Problem to solve >> Pick every line from the data below that contains the string "unicode" and copy it.
*** Supplied material Section Begins ***
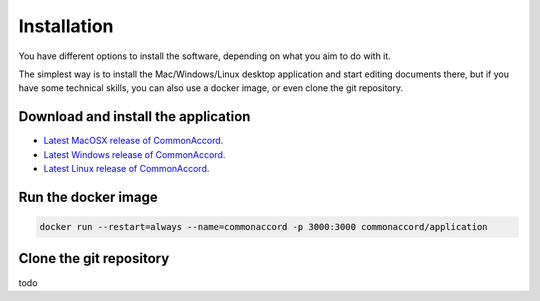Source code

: Installation
============

You have different options to install the software, depending on what you aim
to do with it.

The simplest way is to install the Mac/Windows/Linux desktop application and
start editing documents there, but if you have some technical skills, you can
also use a docker image, or even clone the git repository.

Download and install the application
::::::::::::::::::::::::::::::::::::

* `Latest MacOSX release of CommonAccord <http://example.com/releases/common-accord-latest.app>`_.
* `Latest Windows release of CommonAccord <http://example.com/releases/common-accord-latest.exe>`_.
* `Latest Linux release of CommonAccord <http://example.com/releases/common-accord-latest.tgz>`_.


Run the docker image
::::::::::::::::::::

.. code-block::

    docker run --restart=always --name=commonaccord -p 3000:3000 commonaccord/application

Clone the git repository
::::::::::::::::::::::::

todo
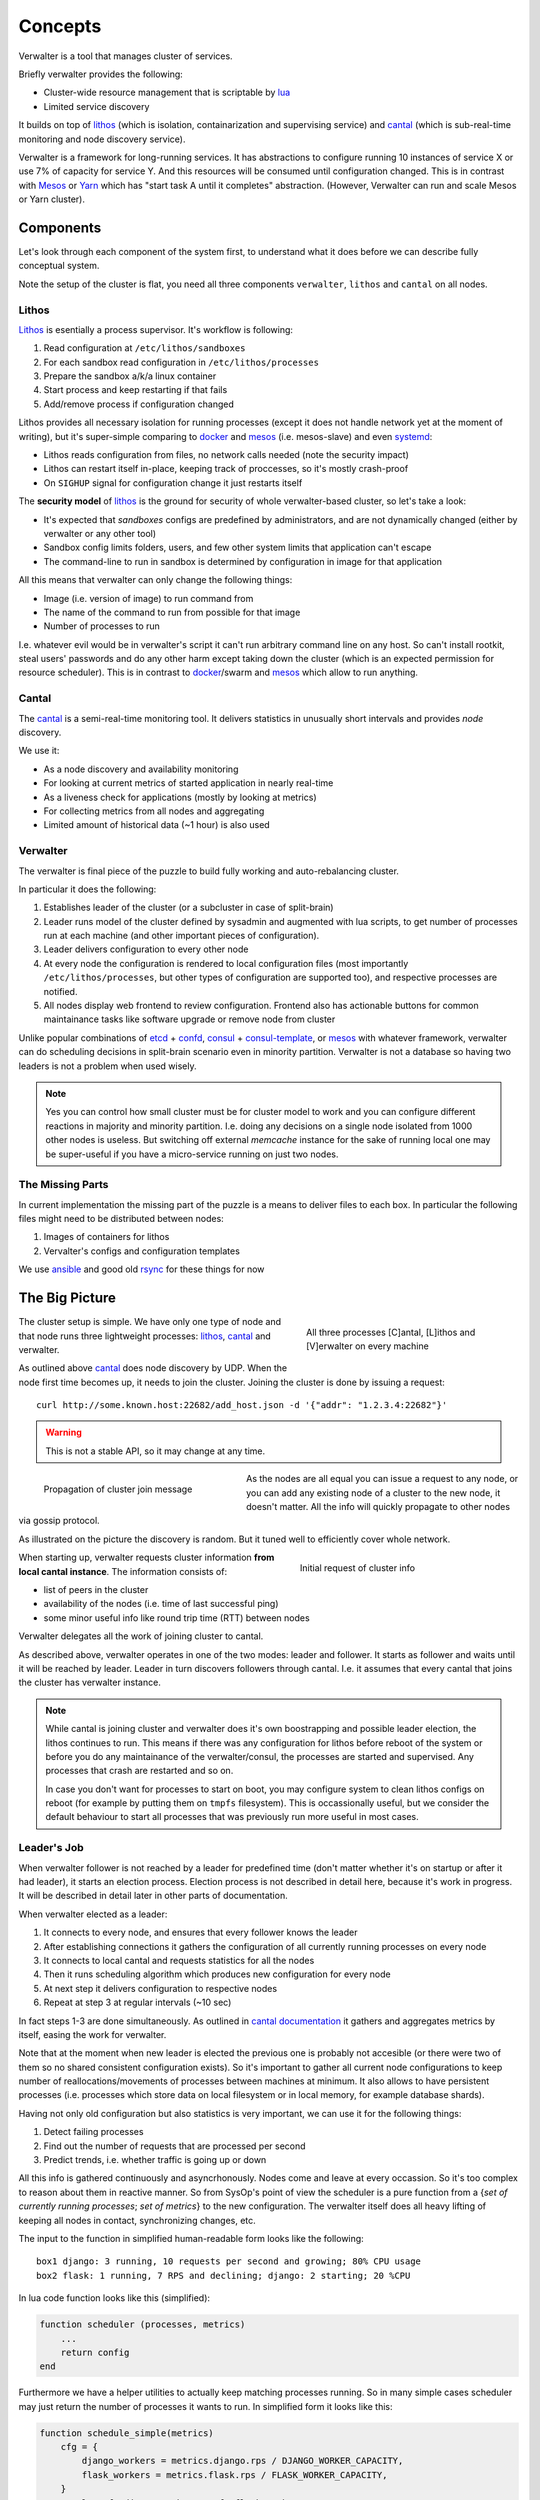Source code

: ========
Concepts
========

Verwalter is a tool that manages cluster of services.

Briefly verwalter provides the following:

* Cluster-wide resource management that is scriptable by lua_
* Limited service discovery

It builds on top of lithos_ (which is isolation, containarization and
supervising service) and cantal_ (which is sub-real-time monitoring and node
discovery service).

Verwalter is a framework for long-running services. It has abstractions to
configure running 10 instances of service X or use 7% of capacity for service
Y. And this resources will be consumed until configuration changed. This is
in contrast with Mesos_ or Yarn_ which has "start task A until it completes"
abstraction. (However, Verwalter can run and scale Mesos or Yarn cluster).


Components
==========

Let's look through each component of the system first, to understand what it
does before we can describe fully conceptual system.

Note the setup of the cluster is flat, you need all three components
``verwalter``, ``lithos`` and ``cantal`` on all nodes.

Lithos
------

Lithos_ is esentially a process supervisor. It's workflow is following:

1. Read configuration at ``/etc/lithos/sandboxes``
2. For each sandbox read configuration in ``/etc/lithos/processes``
3. Prepare the sandbox a/k/a linux container
4. Start process and keep restarting if that fails
5. Add/remove process if configuration changed

Lithos provides all necessary isolation for running processes (except it does
not handle network yet at the moment of writing), but it's super-simple
comparing to docker_ and mesos_ (i.e. mesos-slave) and even systemd_:

* Lithos reads configuration from files, no network calls needed (note the
  security impact)
* Lithos can restart itself in-place, keeping track of proccesses, so it's
  mostly crash-proof
* On ``SIGHUP`` signal for configuration change it just restarts itself

The **security model** of lithos_ is the ground for security of whole
verwalter-based cluster, so let's take a look:

* It's expected that *sandboxes* configs are predefined by administrators, and
  are not dynamically changed (either by verwalter or any other tool)
* Sandbox config limits folders, users, and few other system limits that
  application can't escape
* The command-line to run in sandbox is determined by configuration in image
  for that application

All this means that verwalter can only change the following things:

* Image (i.e. version of image) to run command from
* The name of the command to run from possible for that image
* Number of processes to run

I.e. whatever evil would be in verwalter's script it can't run arbitrary
command line on any host. So can't install rootkit, steal users' passwords and
do any other harm except taking down the cluster (which is an expected
permission for resource scheduler). This is in contrast to docker_/swarm
and mesos_ which allow to run anything.


Cantal
------

The cantal_ is a semi-real-time monitoring tool. It delivers statistics in
unusually short intervals and provides *node* discovery.

We use it:

* As a node discovery and availability monitoring
* For looking at current metrics of started application in nearly real-time
* As a liveness check for applications (mostly by looking at metrics)
* For collecting metrics from all nodes and aggregating
* Limited amount of historical data (~1 hour) is also used


Verwalter
---------

The verwalter is final piece of the puzzle to build fully working and
auto-rebalancing cluster.

In particular it does the following:

1. Establishes leader of the cluster (or a subcluster in case of split-brain)
2. Leader runs model of the cluster defined by sysadmin and augmented with lua
   scripts, to get number of processes run at each machine (and other
   important pieces of configuration).
3. Leader delivers configuration to every other node
4. At every node the configuration is rendered to local configuration files
   (most importantly ``/etc/lithos/processes``, but other types of
   configuration are supported too), and respective processes are notified.
5. All nodes display web frontend to review configuration. Frontend also has
   actionable buttons for common maintainance tasks like software upgrade or
   remove node from cluster

Unlike popular combinations of etcd_ + confd_, consul_ + consul-template_, or
mesos_ with whatever framework, verwalter can do scheduling decisions in
split-brain scenario even in minority partition. Verwalter is not a database so
having two leaders is not a problem when used wisely.

.. note:: Yes you can control how small cluster must be for cluster model to
   work and you can configure different reactions in majority and minority
   partition. I.e. doing any decisions on a single node isolated from 1000
   other nodes is useless. But switching off external `memcache` instance for
   the sake of running local one may be super-useful if you have a
   micro-service running on just two nodes.


The Missing Parts
-----------------

In current implementation the missing part of the puzzle is a means to deliver
files to each box. In particular the following files might need to be
distributed between nodes:

1. Images of containers for lithos
2. Vervalter's configs and configuration templates

We use ansible_ and good old rsync_ for these things for now


The Big Picture
===============

.. figure:: pic/boxes.svg
   :width: 300px
   :figwidth: 300px
   :align: right
   :alt: organization of proccesses on boxes

   All three processes [C]antal,
   [L]ithos and [V]erwalter on every machine

The cluster setup is simple. We have only one type of node and that node
runs three lightweight processes: lithos_, cantal_ and verwalter.

As outlined above cantal_ does node discovery by UDP. When the node first time
becomes up, it needs to join the cluster. Joining the cluster is done
by issuing a request::

    curl http://some.known.host:22682/add_host.json -d '{"addr": "1.2.3.4:22682"}'

.. warning:: This is not a stable API, so it may change at any time.

.. figure:: pic/cantal-gossip.svg
   :width: 300px
   :figwidth: 310px
   :align: left
   :alt: cantal gossip protocol

   Propagation of cluster join message

As the nodes are all equal you can issue a request to any node, or you can add
any existing node of a cluster to the new node, it doesn't matter. All the
info will quickly propagate to other nodes via gossip protocol.

As illustrated on the picture the discovery is random. But it tuned well to
efficiently cover whole network.

.. figure:: pic/cantal-init.svg
   :width: 300px
   :figwidth: 310px
   :align: right
   :alt: cantal supplies cluster information on verwalter's request

   Initial request of cluster info

When starting up, verwalter requests cluster information **from local cantal
instance**. The information consists of:

* list of peers in the cluster
* availability of the nodes (i.e. time of last successful ping)
* some minor useful info like round trip time (RTT) between nodes

Verwalter delegates all the work of joining cluster to cantal.

As described above, verwalter operates in one of the two modes: leader and
follower. It starts as follower and waits until it will be reached by leader.
Leader in turn discovers followers through cantal. I.e. it assumes that every
cantal that joins the cluster has verwalter instance.

.. note::

    While cantal is joining cluster and verwalter does it's own boostrapping
    and possible leader election, the lithos continues to run. This means if
    there was any configuration for lithos before reboot of the system or
    before you do any maintainance of the verwalter/consul, the processes are
    started and supervised.  Any processes that crash are restarted and so on.

    In case you don't want for processes to start on boot, you may configure
    system to clean lithos configs on reboot (for example by putting them on
    ``tmpfs`` filesystem). This is occassionally useful, but we consider the
    default behaviour to start all processes that was previously run more
    useful in most cases.


Leader's Job
------------

When verwalter follower is not reached by a leader for predefined time (don't
matter whether it's on startup or after it had leader), it starts an election
process. Election process is not described in detail here, because it's work
in progress. It will be described in detail later in other parts of
documentation.

When verwalter elected as a leader:

1. It connects to every node, and ensures that every follower knows the leader
2. After establishing connections it gathers the configuration of all currently
   running processes on every node
3. It connects to local cantal and requests statistics for all the nodes
4. Then it runs scheduling algorithm which produces new configuration for every
   node
5. At next step it delivers configuration to respective nodes
6. Repeat at step 3 at regular intervals (~10 sec)

In fact steps 1-3 are done simultaneously. As outlined in
`cantal documentation`_ it gathers and aggregates metrics by itself, easing
the work for verwalter.

Note that at the moment when new leader is elected the previous one is probably
not accesible (or there were two of them so no shared consistent configuration
exists). So it's important to gather all current node configurations to keep
number of reallocations/movements of processes between machines at minimum. It
also allows to have persistent processes (i.e. processes which store data on
local filesystem or in local memory, for example database shards).

Having not only old configuration but also statistics is very important, we can
use it for the following things:

1. Detect failing processes
2. Find out the number of requests that are processed per second
3. Predict trends, i.e. whether traffic is going up or down

All this info is gathered continuously and asyncrhonously. Nodes come and leave
at every occassion. So it's too complex to reason about them in reactive
manner. So from SysOp's point of view  the scheduler is a pure function from a
{*set of currently running processes*; *set of metrics*} to the new
configuration. The verwalter itself does all heavy lifting of keeping all nodes
in contact, synchronizing changes, etc.

The input to the function in simplified human-readable form looks like the
following::

    box1 django: 3 running, 10 requests per second and growing; 80% CPU usage
    box2 flask: 1 running, 7 RPS and declining; django: 2 starting; 20 %CPU

In lua code function looks like this (simplified):

.. code-block:: lua

    function scheduler (processes, metrics)
        ...
        return config
    end


Furthermore we have a helper utilities to actually keep matching processes
running. So in many simple cases scheduler may just return the number of
processes it wants to run. In simplified form it looks like this:

.. code-block:: lua

    function schedule_simple(metrics)
        cfg = {
            django_workers = metrics.django.rps / DJANGO_WORKER_CAPACITY,
            flask_workers = metrics.flask.rps / FLASK_WORKER_CAPACITY,
        }
        total = cfg.django_workers + cfg.flask_workers
        if total > MAX_WORKERS then
            -- not enough capacity, but do our best
            cfg = distribute_fairly(cfg)
        else
            -- have some spare capacity for background tasks
            cfg.background_workers = MAX_WORKERS - total
        end
        return cfg
    end

    make_scheduler(schedule_simple, {
        worker_grow_rate: '5 processes per second',  -- start processes quickly
        worker_decline_rate: '1 process per second', -- but stop at slower rate
    })

Of course example is oversimplified, it's only here to get some spirit of what
scheduling might look like.

By using proper lua sandbox we ensure that function is *pure* (have no side
effects), so if you need some external data it must be provided to cantal or
verwalter by implementing their API. In lua script we do our best to ensure
that function is idempotent, so we can log all the data and resulting
configuration for **post mortem debugging**.

Also this allows us to make "shadow" schedulers. I.e. ones that have no real
scheduling abilities, but are evaluated on every occasion. This might be useful
to evaluate new scheduling algorithm before putting one in production.

.. _`cantal documentation`: http://cantal.readthedocs.org/en/latest/concepts.html#aggregated-metrics

Follower's Job
--------------

The follower is much simpler. When leadership is established, it receives
configuration updates from the leader. Configuration may consist of:

1. Application name and number of processes to run
2. Host name to IP address mapping to provide for an application
3. Arbitrary key-value pairs that are needed for configuring application
4. (Parts of) configurations of other nodes

Note the items (1), (4) and partially (3) do provide the **limited form of
service discovery** that was declared at start of this guide. The (2) is there
mostly for legacy applications which does not support service discovery. The
(4) is mostly for proxy servers that need a list of backends, instead of having
backends discover them by host name.


.. note:: We use extremely ignorant description of "legacy" here. Because even
   in 2015 most services don't support service discovery out of the box and
   most proxies have a list of backends in the config. I mean not just old
   services that are still widely used. But also services that are created in
   recent years. Which is problem on it's own but not the one verwalter is
   aimed to solve. It's just designed to work both with good and old-style
   services.

Every configuration update is applied by verwalter locally. In the simplest
form it means:

1. Render textual templates into temporary file(s)
2. Run configuration checker for application
3. Atomically move configuration file or directory to the right place
4. Signal the application to reload configuration

For some applications it might be more complex. For lithos which is the most
common configuration target for verwalter it's just a matter of writing
YAML/JSON config to temporary location and calling ``lithos_switch`` utility.

.. note:: We're still evaluating whether it's good idea to support plugins for
    verwalter for complicated configuration scenarios. Or whether the files are
    universal transport and you just want to implement daemon on it's own if
    you want some out of scope stuff. The common case might be making API calls
    instead of reloading configuration like you might need for docker or any
    cloud provider. Lua scripting at this stage is also an option being
    considered.


Cross Data Center
=================

.. figure:: pic/cross-data-center.svg
   :width: 500px
   :figwidth: 510px
   :align: right
   :alt: a leader per data center is elected and full mesh of connections
    between leaders

   The cross data center connection scheme


When crossing data center things start to be more complicated. In
particular verwalter assumes:

1. Links between Data Center are order of magnitude slower than inside
   (normal RTT between nodes inside datacenter is 1ms; whereas between DC even
   on the same continent 40ms and sometimes may be up to 120-500 ms). In some
   cases traffic is expensive.
2. The connection between datacenters is less reliable and when it's down
   clients might be serviced by single data center too. It should be possible
   to configure partial degradation.
3. There are few data centers (i.e. it's normal to have 100-1000 nodes,
   but almost nobody has more than a dozen of DCs)

So verwalter establishes a leader inside every datacenter. On the
cross-data-center boundary all verwalter leaders treated equally. They form
full mesh of connections. And when one of them experiences peak load it just
requests some resources from other.

Let's repeat that again: because verwalter is not a database, consistency is
not important here. I.e. if some resources are provided by DC1 for DC2 and for
some reason latter lost connectivity or has some other reason to not use
requested resources, we just release them on a timeout by looking at
appropriate metrics. So dialog between data centers looks like the following:

.. image:: pic/cross-dc-dialog.svg
   :alt: a dialog between DC1 and DC2 where DC1 requests resources from DC2
   :width: 800px

All things here are scriptable. So your logic may only move background tasks
across data-centers or use cloud API's to request more virtual machines

.. note:: A quick note to last sentence. You can't access cloud API directly
   because of sandboxing. But you may produce a configuration for some
   imaginary *cloud provider management daemon* that includes bigger value in
   the setting *number of virtual machines to provision*.


.. _lithos: http://github.com/tailhook/lithos
.. _cantal: http://cantal.readthedocs.org
.. _lua: http://lua.org
.. _mesos: http://mesos.apache.org/
.. _yarn: http://hadoop.apache.org/docs/current/hadoop-yarn/hadoop-yarn-site/YARN.html
.. _docker: http://docker.com
.. _ansible: http://ansible.com
.. _rsync: https://en.wikipedia.org/wiki/Rsync
.. _systemd: http://www.freedesktop.org/wiki/Software/systemd/
.. _etcd: https://coreos.com/etcd/
.. _confd: http://www.confd.io/
.. _consul: https://www.consul.io/
.. _consul-template: https://github.com/hashicorp/consul-template
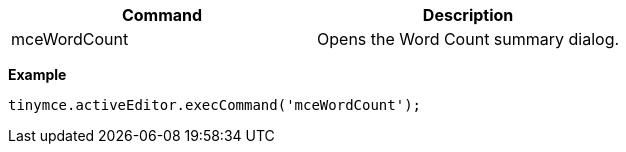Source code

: |===
| Command | Description

| mceWordCount
| Opens the Word Count summary dialog.
|===

*Example*

[source, js]
----
tinymce.activeEditor.execCommand('mceWordCount');
----

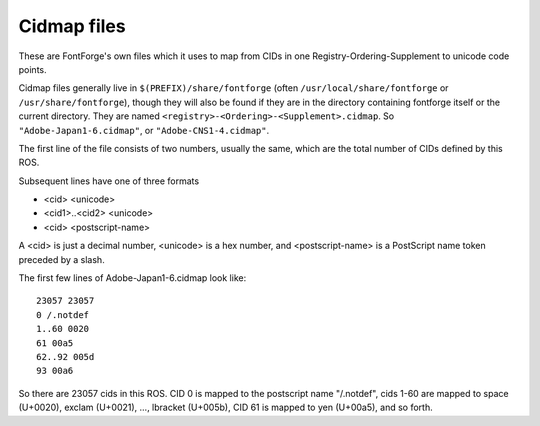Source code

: Cidmap files
============

These are FontForge's own files which it uses to map from CIDs in one
Registry-Ordering-Supplement to unicode code points.

Cidmap files generally live in ``$(PREFIX)/share/fontforge`` (often
``/usr/local/share/fontforge`` or ``/usr/share/fontforge``), though they will
also be found if they are in the directory containing fontforge itself or the
current directory. They are named ``<registry>-<Ordering>-<Supplement>.cidmap``.
So ``"Adobe-Japan1-6.cidmap"``, or ``"Adobe-CNS1-4.cidmap"``.

The first line of the file consists of two numbers, usually the same, which are
the total number of CIDs defined by this ROS.

Subsequent lines have one of three formats

* <cid> <unicode>
* <cid1>..<cid2> <unicode>
* <cid> <postscript-name>

A <cid> is just a decimal number, <unicode> is a hex number, and
<postscript-name> is a PostScript name token preceded by a slash.

The first few lines of Adobe-Japan1-6.cidmap look like:

::

   23057 23057
   0 /.notdef
   1..60 0020
   61 00a5
   62..92 005d
   93 00a6

So there are 23057 cids in this ROS. CID 0 is mapped to the postscript name
"/.notdef", cids 1-60 are mapped to space (U+0020), exclam (U+0021), ...,
lbracket (U+005b), CID 61 is mapped to yen (U+00a5), and so forth.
*** Supplied material Section Ends ***
Answer to the problem >>
Registry-Ordering-Supplement to unicode code points.
* <cid> <unicode>
* <cid1>..<cid2> <unicode>
A <cid> is just a decimal number, <unicode> is a hex number, and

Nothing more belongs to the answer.